Alcaraz déborde de Paul et accède aux demi-finales de Roland Garros
Quelle façon de frapper, d'exécuter, de dominer. « What A Beast », est entendu dans la galerie. Bouche ouverte dans la nuit de Roland Garros, où 15 000 spectateurs sympathisent avec le gars qui se réchauffe comme peut-être là-bas: personne ne aimerait être Tommy Paul, l'homme qui souffre en silence, qui fait ce qu'il peut, a balayé. Carlos Alcaraz en mode machine. . Formé tout le monde dans lequel il robotique, le Murcian assiste et dit: Ici vous m'avez, c'est ce que vous vouliez. Maintenant, que personne ne supprime son truc, que personne ne le prive de ses friandises. C'est un joueur de tennis. Un tout absolu: 6-0, 6-1 et 6-4, après 1h 34m. Vendredi, Careo en demi-finale avec Lorenzo Musetti (6-2, 4-6, 7-5 et 6-2 à Frances Tiafoe).
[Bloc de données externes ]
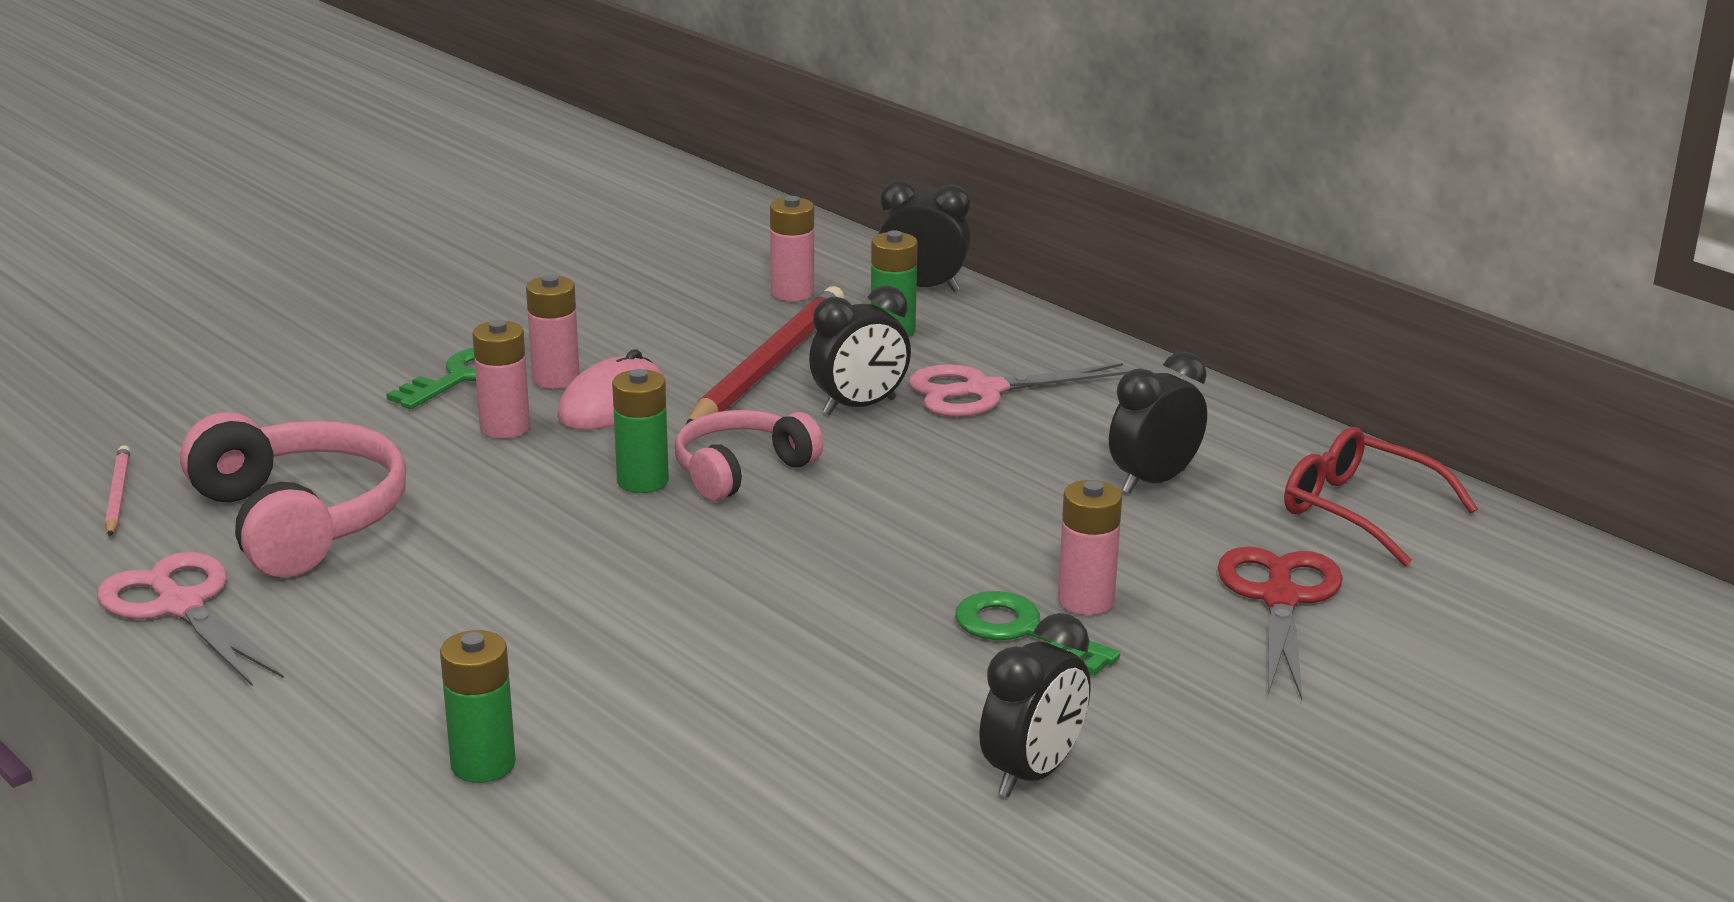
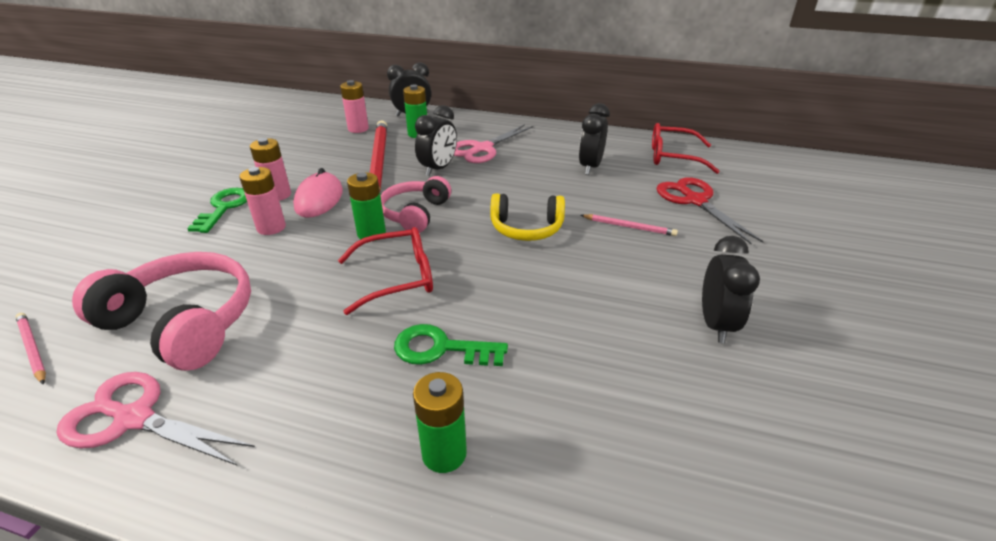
camera: 30 degrees left, 10 degrees up
green key [955,591,1120,676] -> green key moved to [394,324,508,366]
pink battery [1058,480,1122,615] -> pink pencil [580,214,678,236]
none -> red glasses [338,227,433,315]
none -> yellow headphones [490,193,565,241]

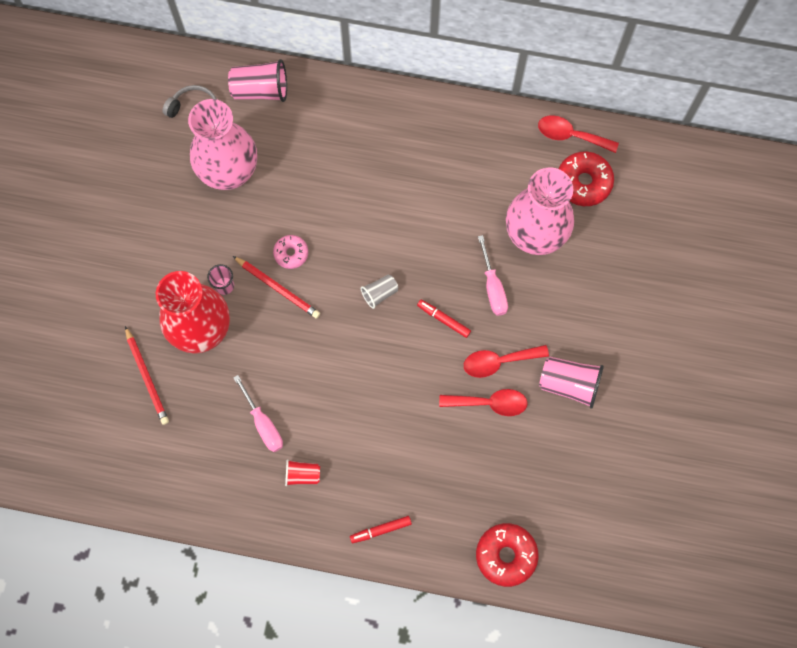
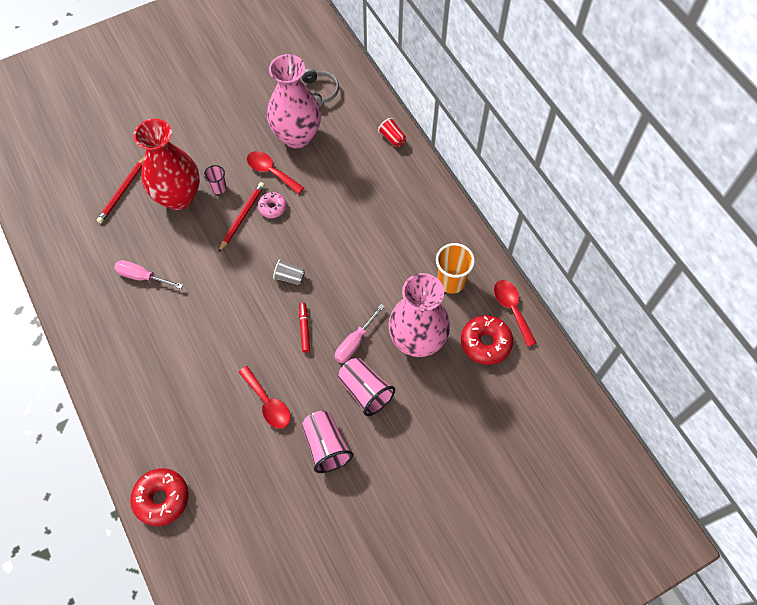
camera: 50 degrees right, 10 degrees down
pink cup [228,59,287,102] -> pink cup moved to [338,358,395,416]
red pencil [233,256,320,319] -> red pencil turned 150 degrees counterclockwise [218,182,265,253]
pink screwdriver [233,375,283,452] -> pink screwdriver turned 90 degrees clockwise [114,260,183,289]
red cup [285,459,320,486] -> red cup moved to [378,118,406,147]
red marker [350,516,412,543] -> none
red spoon [464,345,549,378] -> red spoon moved to [247,151,304,194]
none -> orange cup [436,243,475,294]

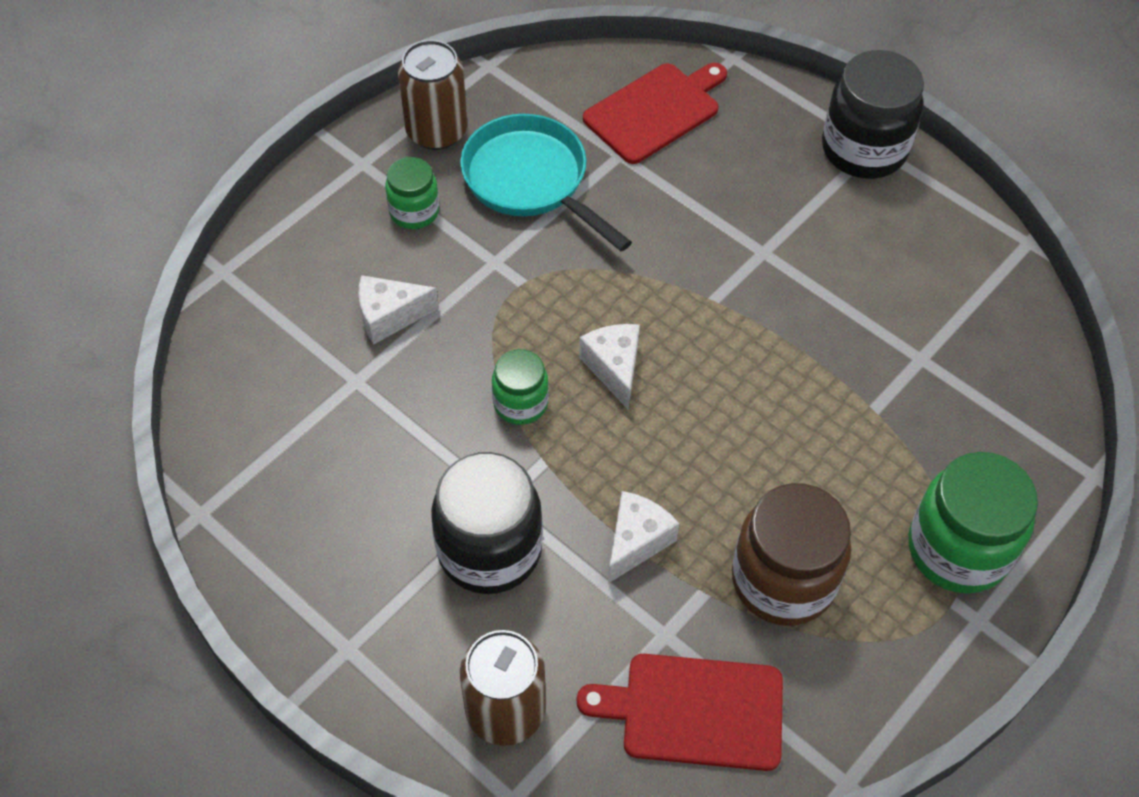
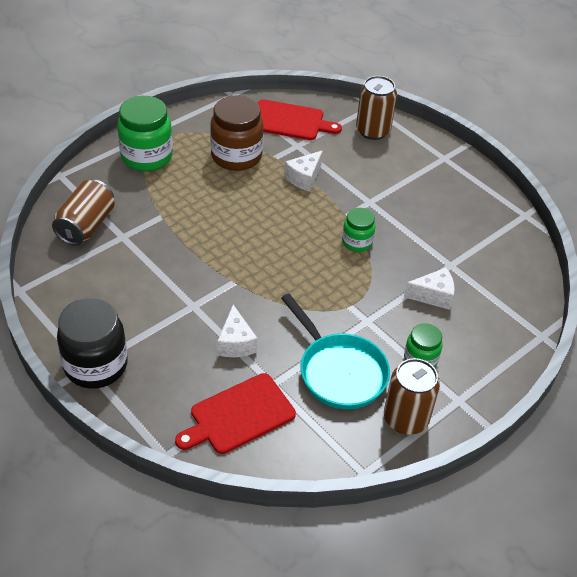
camera: 175 degrees left, 10 degrees down
black jar [431,452,543,594] -> none
white cheese [579,324,640,409] -> white cheese moved to [217,305,258,357]
none -> brown can [52,180,115,245]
Et cela, Paul est l'un de ces os durs de la rongeur. Guy dur de l'Américain, de ces joueurs qui ne se déstabilisent pas, de ceux qui vont à Pigion fixe, de ceux qui ne s'inclinent pas facilement et exigent indépendamment de la façon dont le score se déroule. Il n'est pas modifié, il ne clignote pas, il ne transmet pas. Cependant, cette passe démonterait n'importe qui. Danger: Alud! Le magnifique Alcaraz veut montrer et donner, donner au public la nuit et en même temps réaffirmer: mesdames et messieurs, le voici. Le champion. Imposant, écrasant, avec tout dans chaque balle. Mirage ce jeu qui se dilate dix minutes. Dans un tourbillon, il a déjà le premier set entre ses mains.
L'Américain n'est pas d'accord avec le service et commence chaque point de remorquage, inconfortable tout le temps, trop exposé. Il a l'intention de se protéger, mais il ne peut pas. Cela ne lui donne pas du temps. Chaque coup, une punition pour lui. Inconfortable, mâche à la banane et enlève le bandage de la jambe droite, pour voir s'il charge un peu plus d'énergie et est libéré un peu plus, mais ne trouve pas de trêve. Bien qu'il ne l'extérieure pas, il y a un athlète souffrant. Désespéré. Très mauvais plan pour lui. Alcaraz, un poignard, adresse et suffocates sans compassion, inspiré par les quatre côtés: service, à droite, volée, revers. Dans tout, c'est bien, avec tout ce qui est des attaques. Superbe l'arsenal. Partial 7-0 et dégager du feu. Mission: .
Et donc, Alcaraz va tout droit et déterminé dans ce Roland Garros qui a déjà pris forme, dans lequel les candidats se sont déjà positionnés et dans lesquels tout le monde le souligne comme le favori. Il est contre le monde. À la démonstration de la force d'il y a un an, la brillante tournée est rejointe lors de cette tournée et tout nous invite à penser que le tournoi est entre ses mains, selon lui-même, de non pas que Jannik Sinner soit donné par un autre coup d'autorité, qu'Alexander Zverev entre une explosion de champion – aujourd'hui un épisode inoubliable de Games.
En 49 minutes, la Murcie caresse également le deuxième partiel et dans les tribunes, sympathisant, le cri spontané survient. Ce n'est pas pour moins. Pauvre, le personnel pense: « To-mmy! To-mmy! To-mmy! » Personne ne aimerait être dans cette peau en ce moment. Il est tombé sur la foudre. Alcaraz a déclenché un vainqueur après l'autre, 40 à la fin, et se soumet, sérieux et appliqué du début à la rubrique. Pas de peur cette fois. Résolu les chocs des rondes précédentes et très conscientes, ceux qui le connaissent, il ne fait pas partie d'un adversaire confus, qui ne quitte même pas le sol pendant la Tunda. Paul est devenu un sac de coups. Il fouette un concurrent de fissure qui, en effet, a donné le bon chemin.
Il suffit de dose et de terminer dans le tronçon final. Il n'y a pas de retards. De plus en plus de sérieux, non sans feu d'artifice. Si ce n'est pas la perfection, ce n'est pas trop loin. C'est Alcaraz en transe; En parallèle, un rival fait des pièces. « J'ai eu des sensations incroyables, j'ai essayé de donner chaque coup à cent pour cent, peu importe ce qu'elle était, sans penser à rien de plus que de frapper et d'aller de l'avant. Ce fut l'un de ces jeux dans lesquels tout entre.